# Gas Fire Advice



## Hennessy (Oct 6, 2017)

Hi all,

I need a little advice on modern gas fireplaces. I am building a new chalet and have decided to go down the natural gas fireplace route. I would like a contemporary minimal looking long, low and possibly open on front and back. I am not interested in the heat output as it is purely for visual purposes so just want a good flame effect. My questions are;

Do I need a chimney? vent? The room that it will be in is about 350 mt3 with double flux ventilation. So a large open space. 

Do I need a specialist company to make it? Could my gas plumber make it? As I understand it there is a shallow pit with a long gas burner bar with tiny holes running the length of the fireplace. 

The price for a specialist gas company to make a custom fireplace such as in the photo below is extortionate and it looks like a gas plumber and metal worker could make something similar with off the shelf parts for a fraction of the cost. 

I don't know enough to make a decision right now so would welcome any advice.

Thank you in advance.


----------



## Sodbuster (Oct 6, 2017)

Hi Hennessy, vented gas logs actually burn a little dirty which gives the flame it's yellow color, as if it were burning wood. However, they MUST be vented.  Ventless logs or burners burn cleaner, but probably won't give you the aesthetic effect you are looking for.  I would check with the manufacturer, and get their recommendation, and from there you can figure out what contractor can do the job.


----------



## Hennessy (Oct 9, 2017)

Hi Sodbuster, 

When you say vented are my correct in assuming that this is just a small pipe to extract the co2 and not as such a chimney that takes heat? 


Sodbuster said:


> Hi Hennessy, vented gas logs actually burn a little dirty which gives the flame it's yellow color, as if it were burning wood. However, they MUST be vented.  Ventless logs or burners burn cleaner, but probably won't give you the aesthetic effect you are looking for.  I would check with the manufacturer, and get their recommendation, and from there you can figure out what contractor can do the job.


----------



## Sodbuster (Oct 9, 2017)

Hennessy said:


> Hi Sodbuster,
> 
> When you say vented are my correct in assuming that this is just a small pipe to extract the co2 and not as such a chimney that takes heat?



Vented gas logs are designed to be installed in fireplaces that were originally capable of burning wood.  I see you list your location as Paris.
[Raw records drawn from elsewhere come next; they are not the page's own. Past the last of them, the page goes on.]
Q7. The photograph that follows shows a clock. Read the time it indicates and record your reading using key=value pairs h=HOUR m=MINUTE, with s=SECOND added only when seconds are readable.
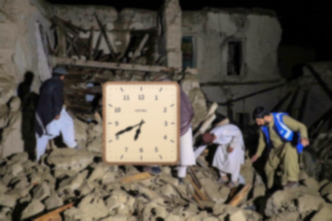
h=6 m=41
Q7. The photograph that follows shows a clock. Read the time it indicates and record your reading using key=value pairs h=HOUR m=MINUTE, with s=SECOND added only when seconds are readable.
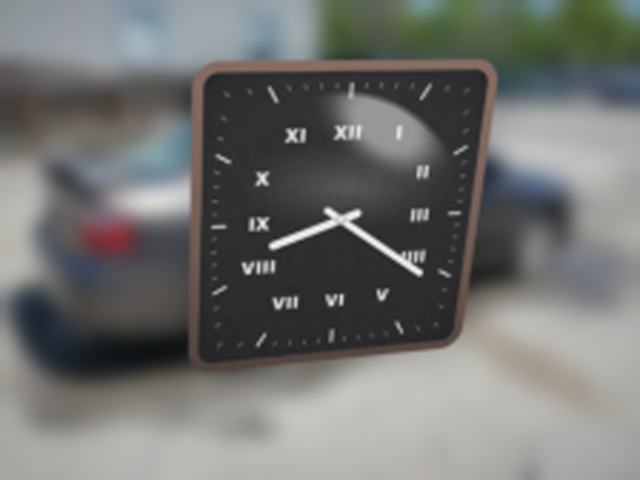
h=8 m=21
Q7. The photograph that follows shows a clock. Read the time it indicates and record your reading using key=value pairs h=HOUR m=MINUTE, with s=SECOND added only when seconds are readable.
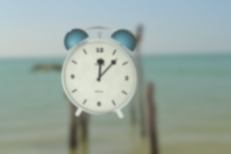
h=12 m=7
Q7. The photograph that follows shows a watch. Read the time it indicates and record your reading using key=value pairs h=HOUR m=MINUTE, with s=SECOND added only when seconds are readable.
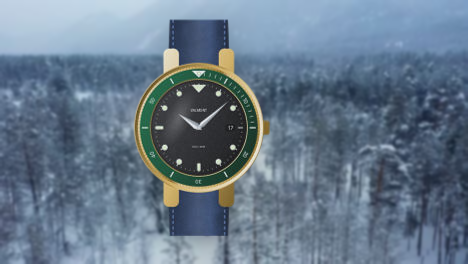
h=10 m=8
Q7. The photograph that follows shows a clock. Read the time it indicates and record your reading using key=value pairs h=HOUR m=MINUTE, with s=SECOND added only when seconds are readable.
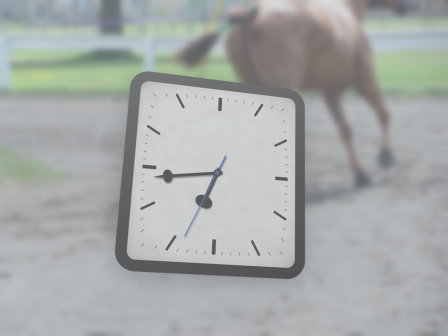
h=6 m=43 s=34
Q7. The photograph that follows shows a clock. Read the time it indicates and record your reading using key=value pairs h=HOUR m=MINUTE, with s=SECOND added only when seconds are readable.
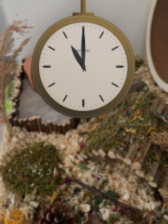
h=11 m=0
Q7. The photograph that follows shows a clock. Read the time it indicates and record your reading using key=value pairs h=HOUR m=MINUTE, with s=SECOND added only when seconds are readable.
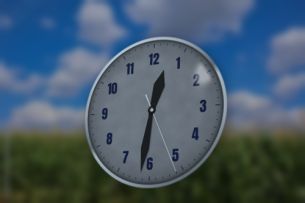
h=12 m=31 s=26
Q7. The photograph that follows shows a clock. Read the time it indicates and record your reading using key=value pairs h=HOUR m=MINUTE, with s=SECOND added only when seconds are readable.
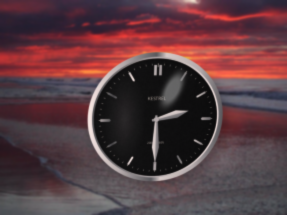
h=2 m=30
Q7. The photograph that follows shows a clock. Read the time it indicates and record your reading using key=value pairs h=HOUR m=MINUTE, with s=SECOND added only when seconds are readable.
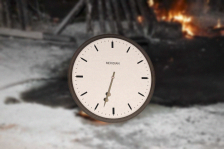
h=6 m=33
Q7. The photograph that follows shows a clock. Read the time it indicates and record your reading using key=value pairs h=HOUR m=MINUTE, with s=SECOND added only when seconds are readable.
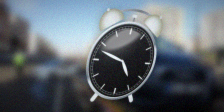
h=4 m=48
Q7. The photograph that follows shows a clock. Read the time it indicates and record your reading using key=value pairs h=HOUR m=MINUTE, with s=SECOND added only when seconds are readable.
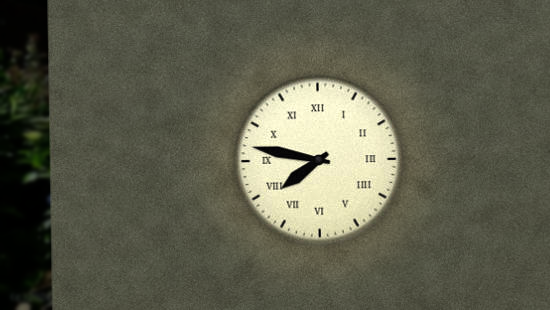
h=7 m=47
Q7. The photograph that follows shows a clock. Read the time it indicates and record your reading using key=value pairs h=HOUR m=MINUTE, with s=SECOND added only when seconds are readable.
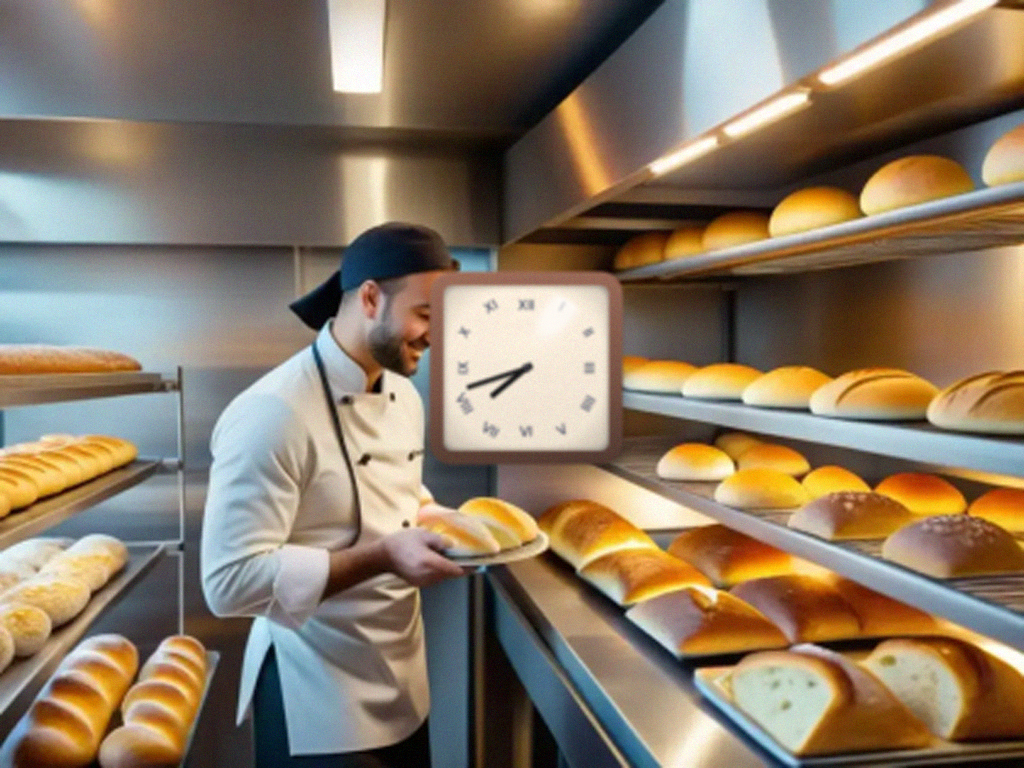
h=7 m=42
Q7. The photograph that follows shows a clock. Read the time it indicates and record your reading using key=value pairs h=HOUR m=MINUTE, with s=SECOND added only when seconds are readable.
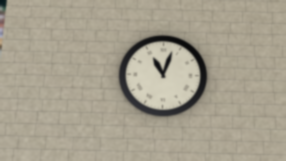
h=11 m=3
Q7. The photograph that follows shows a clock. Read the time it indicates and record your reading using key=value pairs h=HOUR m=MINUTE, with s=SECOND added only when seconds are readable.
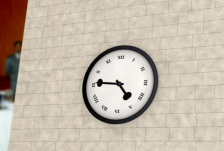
h=4 m=46
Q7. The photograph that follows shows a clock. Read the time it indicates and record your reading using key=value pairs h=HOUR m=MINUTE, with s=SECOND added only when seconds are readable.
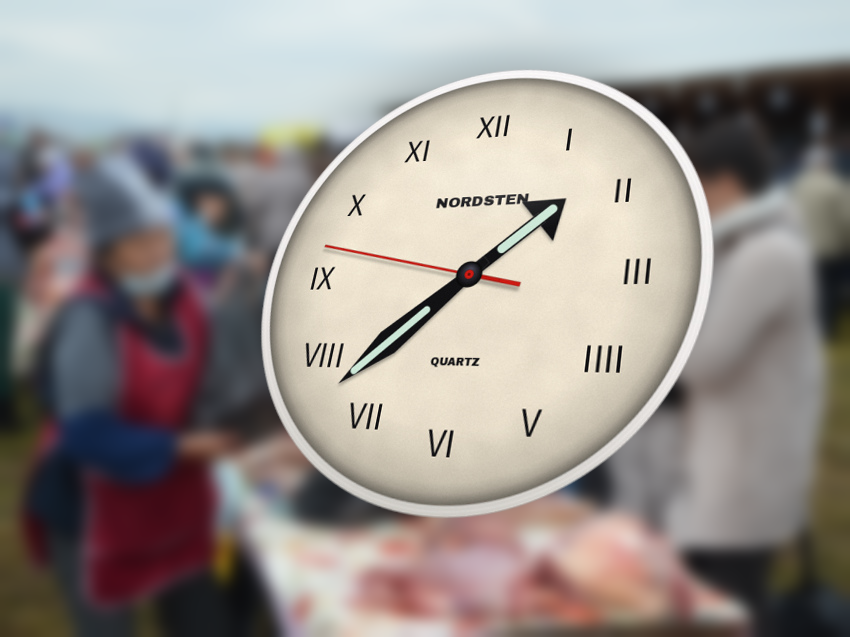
h=1 m=37 s=47
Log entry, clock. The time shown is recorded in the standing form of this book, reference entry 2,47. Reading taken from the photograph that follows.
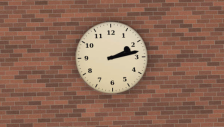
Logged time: 2,13
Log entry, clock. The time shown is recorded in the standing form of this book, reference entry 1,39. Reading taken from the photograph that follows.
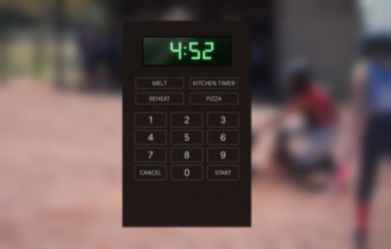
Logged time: 4,52
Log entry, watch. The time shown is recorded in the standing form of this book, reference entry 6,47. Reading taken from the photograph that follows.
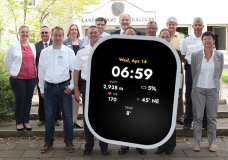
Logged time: 6,59
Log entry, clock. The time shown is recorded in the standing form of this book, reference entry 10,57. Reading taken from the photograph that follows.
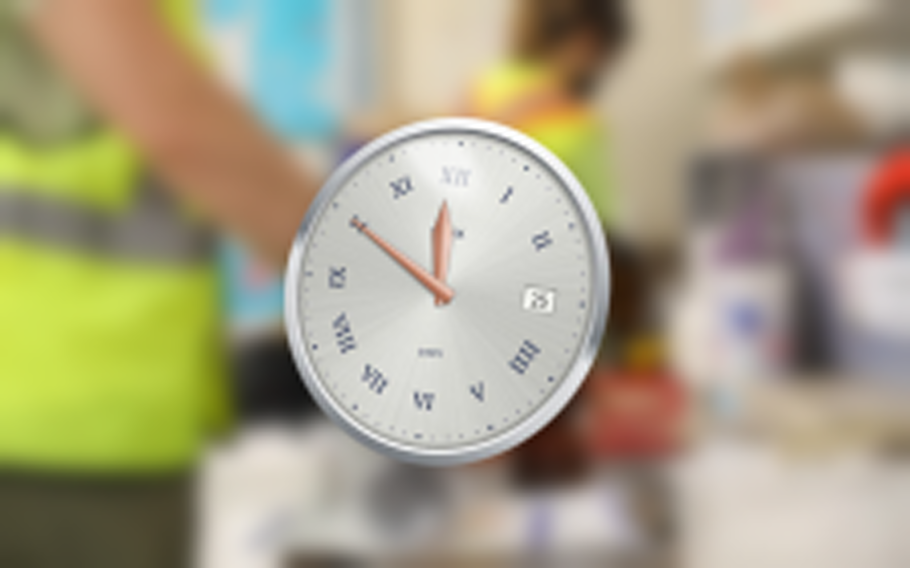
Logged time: 11,50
If indeed it's Paris France you are referring to you'll need to check you local codes, as I'm sure they are different that the US. Some manufactures make sealed units that can be vented though a flexible vent, but like I said they are sealed, but do throw quite a bit of heat and look nice too.


----------



## Hennessy (Oct 10, 2017)

Thanks for the advice. Does it also need to be enclosed by glass?


----------



## Sodbuster (Oct 10, 2017)

Hennessy said:


> Thanks for the advice. Does it also need to be enclosed by glass?



Yes, the vented have sealed glass, the glass on some can be removed for cleaning. I had one years ago, I believe it was a Heat-n-Glow brand. It slid into my existing fireplace and then was able to be vented through the top of the unit to the top of the chimney with flexible aluminum 3 or 4" vent pipe. Threw a lot of heat, and had a pretty nice looking flame.. I'm sure they are even better now. Google "Direct vent inserts" and you'll easily find many options.


----------